Do this:
Copy out each of the following lines word for word.

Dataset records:
##########
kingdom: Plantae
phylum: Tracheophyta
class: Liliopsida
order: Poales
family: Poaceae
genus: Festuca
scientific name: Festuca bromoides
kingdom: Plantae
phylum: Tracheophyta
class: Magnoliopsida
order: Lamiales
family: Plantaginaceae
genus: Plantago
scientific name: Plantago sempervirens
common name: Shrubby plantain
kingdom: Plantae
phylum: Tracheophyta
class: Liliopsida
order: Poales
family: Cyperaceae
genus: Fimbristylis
##########
Response below:
kingdom: Plantae
phylum: Tracheophyta
class: Liliopsida
order: Poales
family: Poaceae
genus: Festuca
scientific name: Festuca bromoides
kingdom: Plantae
phylum: Tracheophyta
class: Magnoliopsida
order: Lamiales
family: Plantaginaceae
genus: Plantago
scientific name: Plantago sempervirens
common name: Shrubby plantain
kingdom: Plantae
phylum: Tracheophyta
class: Liliopsida
order: Poales
family: Cyperaceae
genus: Fimbristylis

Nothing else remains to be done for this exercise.